▶ _ASSIGNED TASK_: Exclude all pictures, then write out exactly the lines below from the first one through the line with "left knee: (642, 404)".
★ ★ ★ ★
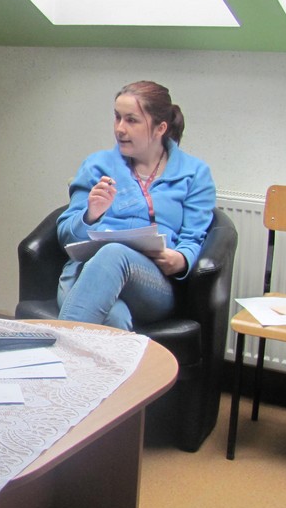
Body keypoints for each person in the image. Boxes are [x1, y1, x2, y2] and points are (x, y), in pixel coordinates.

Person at [56, 80, 216, 330]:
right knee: (114, 317)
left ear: (160, 128)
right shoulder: (97, 165)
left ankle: (54, 350)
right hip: (85, 272)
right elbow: (66, 237)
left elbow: (194, 238)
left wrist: (180, 258)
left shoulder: (194, 173)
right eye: (117, 117)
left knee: (114, 253)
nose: (120, 128)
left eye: (131, 120)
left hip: (152, 282)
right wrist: (90, 215)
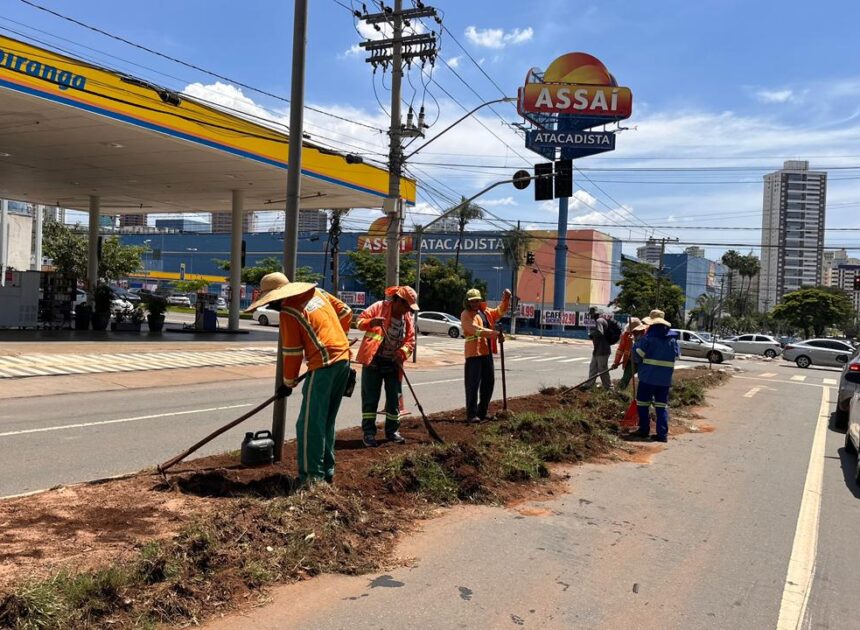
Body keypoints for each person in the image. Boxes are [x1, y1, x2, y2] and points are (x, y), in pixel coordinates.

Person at [244, 272, 352, 484]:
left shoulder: (289, 312)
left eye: (271, 302)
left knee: (308, 426)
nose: (271, 306)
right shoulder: (318, 293)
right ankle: (327, 472)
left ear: (277, 297)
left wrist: (288, 382)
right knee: (326, 422)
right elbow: (346, 312)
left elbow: (292, 352)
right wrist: (337, 339)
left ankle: (310, 479)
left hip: (323, 366)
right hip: (343, 360)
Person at [355, 286, 419, 447]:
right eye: (406, 306)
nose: (407, 310)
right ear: (397, 300)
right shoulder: (379, 307)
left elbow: (411, 341)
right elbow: (359, 322)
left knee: (394, 399)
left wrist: (402, 353)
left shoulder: (407, 318)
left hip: (393, 364)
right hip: (374, 361)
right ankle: (369, 433)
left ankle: (392, 432)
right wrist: (372, 322)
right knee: (370, 399)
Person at [461, 287, 511, 423]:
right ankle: (471, 415)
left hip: (486, 353)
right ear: (467, 302)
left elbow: (499, 312)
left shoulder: (485, 312)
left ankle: (482, 412)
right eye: (472, 301)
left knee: (489, 383)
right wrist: (495, 334)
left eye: (477, 301)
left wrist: (506, 299)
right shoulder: (466, 314)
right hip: (473, 354)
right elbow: (475, 330)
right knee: (473, 385)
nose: (475, 303)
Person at [632, 309, 680, 443]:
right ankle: (662, 434)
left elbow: (637, 356)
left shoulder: (648, 339)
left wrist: (635, 345)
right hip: (665, 380)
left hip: (647, 378)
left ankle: (644, 430)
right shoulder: (672, 340)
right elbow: (676, 355)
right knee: (661, 406)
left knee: (642, 404)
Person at [611, 317, 646, 391]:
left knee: (644, 380)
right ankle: (619, 392)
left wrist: (633, 342)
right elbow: (620, 349)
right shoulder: (626, 335)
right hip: (631, 361)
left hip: (643, 361)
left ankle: (643, 396)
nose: (634, 332)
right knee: (625, 378)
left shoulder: (646, 335)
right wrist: (616, 362)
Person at [584, 310, 615, 389]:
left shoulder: (599, 321)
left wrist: (591, 334)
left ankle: (608, 387)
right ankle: (589, 385)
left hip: (602, 350)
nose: (590, 316)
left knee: (602, 369)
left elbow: (600, 332)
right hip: (598, 349)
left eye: (591, 314)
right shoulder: (600, 320)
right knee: (593, 367)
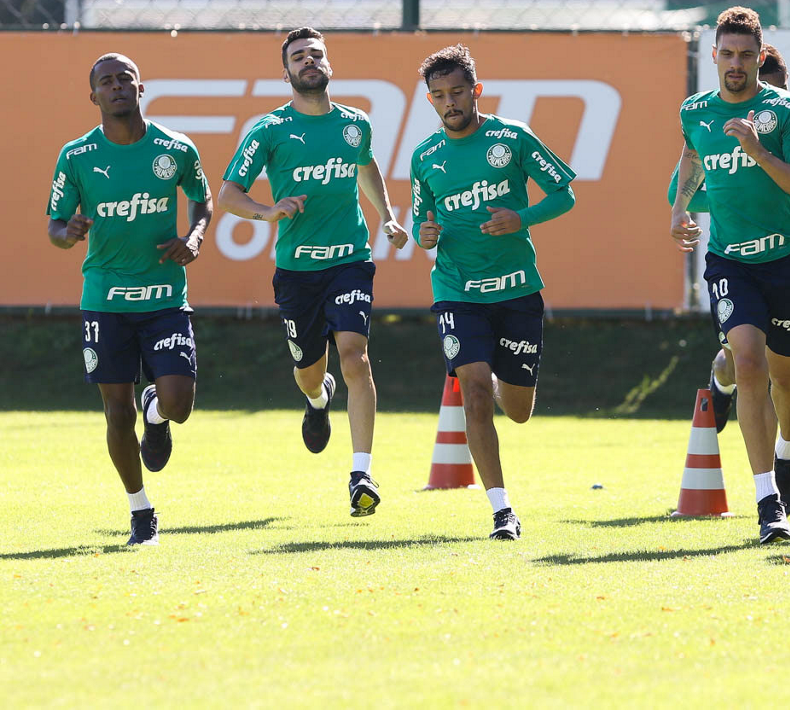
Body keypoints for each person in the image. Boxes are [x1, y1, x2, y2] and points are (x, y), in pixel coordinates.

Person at [219, 27, 408, 517]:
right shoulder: (268, 130)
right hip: (298, 272)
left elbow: (366, 167)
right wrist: (269, 212)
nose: (309, 61)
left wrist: (387, 217)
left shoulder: (355, 123)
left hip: (350, 261)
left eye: (316, 54)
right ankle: (318, 399)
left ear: (329, 65)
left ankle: (361, 474)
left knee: (355, 358)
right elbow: (229, 195)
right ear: (286, 73)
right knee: (309, 372)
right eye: (298, 56)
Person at [411, 44, 577, 540]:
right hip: (456, 290)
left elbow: (564, 194)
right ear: (430, 100)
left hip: (516, 289)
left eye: (457, 92)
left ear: (476, 91)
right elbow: (422, 220)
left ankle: (506, 377)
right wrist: (425, 234)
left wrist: (520, 218)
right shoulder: (425, 157)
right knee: (475, 392)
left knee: (518, 411)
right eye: (439, 95)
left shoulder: (512, 137)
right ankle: (502, 510)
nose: (449, 102)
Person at [671, 7, 790, 544]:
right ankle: (767, 502)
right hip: (730, 261)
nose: (735, 64)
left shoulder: (786, 109)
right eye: (727, 54)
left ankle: (789, 447)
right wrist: (679, 208)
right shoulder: (695, 110)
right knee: (750, 363)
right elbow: (692, 156)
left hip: (788, 260)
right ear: (713, 55)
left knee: (788, 375)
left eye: (746, 55)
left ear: (760, 58)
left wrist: (757, 152)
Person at [46, 53, 211, 546]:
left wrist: (195, 237)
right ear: (93, 95)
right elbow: (55, 225)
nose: (116, 86)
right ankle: (141, 511)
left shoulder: (175, 148)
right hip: (105, 299)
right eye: (106, 82)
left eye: (125, 79)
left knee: (179, 403)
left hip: (164, 298)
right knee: (117, 413)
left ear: (141, 88)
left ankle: (156, 413)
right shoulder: (76, 156)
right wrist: (68, 232)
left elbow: (201, 199)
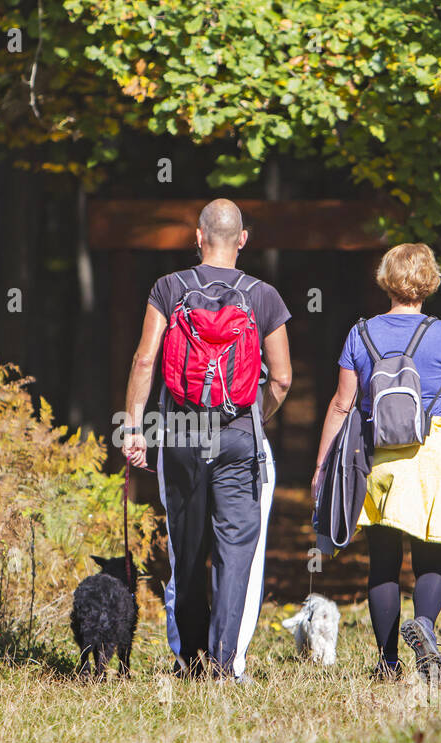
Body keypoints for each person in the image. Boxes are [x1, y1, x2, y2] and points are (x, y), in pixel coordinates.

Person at [313, 243, 441, 682]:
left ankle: (387, 662)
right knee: (432, 554)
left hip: (376, 461)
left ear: (386, 279)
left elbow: (341, 407)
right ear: (430, 281)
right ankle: (427, 627)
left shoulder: (359, 333)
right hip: (428, 457)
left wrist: (322, 468)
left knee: (382, 560)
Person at [122, 199, 293, 681]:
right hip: (239, 437)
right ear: (243, 239)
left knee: (188, 548)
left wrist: (134, 428)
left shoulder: (168, 288)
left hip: (180, 434)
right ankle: (224, 664)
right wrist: (252, 419)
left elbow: (143, 361)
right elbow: (280, 379)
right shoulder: (264, 296)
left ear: (198, 237)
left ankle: (190, 661)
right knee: (237, 549)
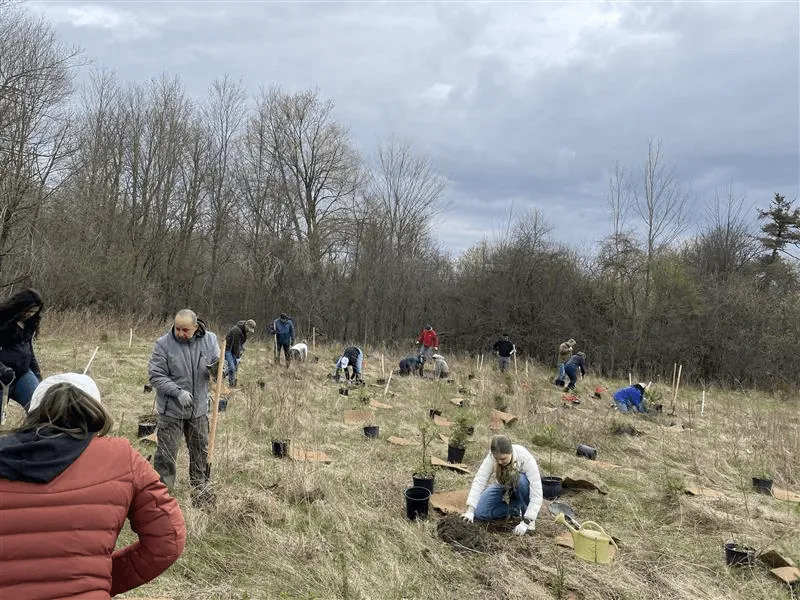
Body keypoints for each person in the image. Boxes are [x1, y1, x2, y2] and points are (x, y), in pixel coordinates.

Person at [0, 373, 186, 597]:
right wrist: (98, 581)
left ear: (33, 412)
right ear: (95, 412)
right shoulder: (121, 457)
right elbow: (168, 540)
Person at [148, 309, 221, 507]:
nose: (180, 333)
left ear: (196, 327)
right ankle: (161, 498)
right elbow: (155, 375)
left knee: (200, 451)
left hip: (198, 410)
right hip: (172, 411)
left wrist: (219, 369)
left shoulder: (210, 340)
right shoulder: (163, 344)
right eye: (177, 328)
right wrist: (177, 392)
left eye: (185, 330)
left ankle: (200, 491)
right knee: (167, 454)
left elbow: (219, 365)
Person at [461, 435, 543, 536]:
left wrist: (527, 521)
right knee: (479, 513)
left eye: (503, 458)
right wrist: (470, 510)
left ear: (511, 452)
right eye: (497, 459)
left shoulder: (526, 458)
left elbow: (537, 494)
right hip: (504, 486)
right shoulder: (491, 458)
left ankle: (526, 512)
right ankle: (515, 509)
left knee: (520, 479)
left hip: (523, 488)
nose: (499, 462)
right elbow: (479, 481)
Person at [0, 288, 43, 413]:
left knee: (39, 409)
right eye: (28, 311)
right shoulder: (2, 321)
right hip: (2, 378)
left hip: (22, 374)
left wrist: (38, 376)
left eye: (34, 312)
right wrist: (2, 370)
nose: (30, 314)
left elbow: (29, 351)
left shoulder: (29, 324)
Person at [224, 319, 256, 387]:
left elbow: (240, 343)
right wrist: (238, 357)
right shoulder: (237, 330)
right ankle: (222, 377)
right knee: (232, 368)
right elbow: (236, 345)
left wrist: (241, 349)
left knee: (234, 368)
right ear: (246, 325)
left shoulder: (243, 330)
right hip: (228, 349)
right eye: (249, 329)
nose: (249, 331)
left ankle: (231, 384)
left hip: (233, 350)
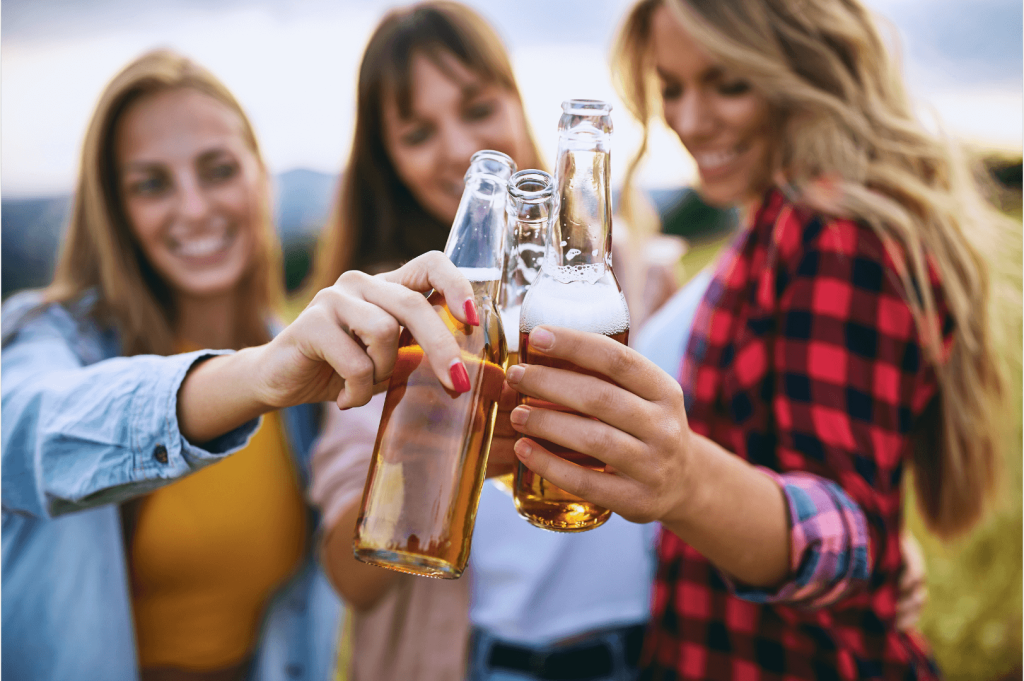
★ ★ ★ ★
▶ _SOLUTION TO THE EXERCISE_:
Body keypoints for each person in the image. Boxes are [x1, y1, x2, y2] and points are (x, y), in pixel coordinates.

Person at [56, 80, 216, 330]:
right knee: (114, 317)
left ear: (160, 128)
right shoulder: (97, 165)
left ankle: (54, 350)
right hip: (85, 272)
right elbow: (66, 237)
left elbow: (194, 238)
left wrist: (180, 258)
left shoulder: (194, 173)
right eye: (117, 117)
left knee: (114, 253)
nose: (120, 128)
left eye: (131, 120)
left hip: (152, 282)
right wrist: (90, 215)
Body keypoints for each person in the image. Boxes are [x1, y1, x2, y2] and points are (x, y), in pixel coordinates.

Person at [244, 272, 352, 484]:
left shoulder: (289, 312)
left eye: (271, 302)
left knee: (308, 426)
nose: (271, 306)
right shoulder: (318, 293)
right ankle: (327, 472)
left ear: (277, 297)
left wrist: (288, 382)
right knee: (326, 422)
right elbow: (346, 312)
left elbow: (292, 352)
right wrist: (337, 339)
left ankle: (310, 479)
left hip: (323, 366)
right hip: (343, 360)
Person at [355, 286, 419, 447]:
right eye: (406, 306)
nose: (407, 310)
right ear: (397, 300)
right shoulder: (379, 307)
left elbow: (411, 341)
right elbow: (359, 322)
left knee: (394, 399)
left wrist: (402, 353)
left shoulder: (407, 318)
left hip: (393, 364)
right hip: (374, 361)
right ankle: (369, 433)
left ankle: (392, 432)
right wrist: (372, 322)
right knee: (370, 399)
Person at [461, 287, 511, 423]:
right ankle: (471, 415)
left hip: (486, 353)
right ear: (467, 302)
left elbow: (499, 312)
left shoulder: (485, 312)
left ankle: (482, 412)
right eye: (472, 301)
left knee: (489, 383)
right wrist: (495, 334)
left eye: (477, 301)
left wrist: (506, 299)
right shoulder: (466, 314)
right hip: (473, 354)
right elbow: (475, 330)
right knee: (473, 385)
nose: (475, 303)
Person at [632, 309, 680, 443]:
right ankle: (662, 434)
left elbow: (637, 356)
left shoulder: (648, 339)
left wrist: (635, 345)
right hip: (665, 380)
left hip: (647, 378)
left ankle: (644, 430)
right shoulder: (672, 340)
right elbow: (676, 355)
right knee: (661, 406)
left knee: (642, 404)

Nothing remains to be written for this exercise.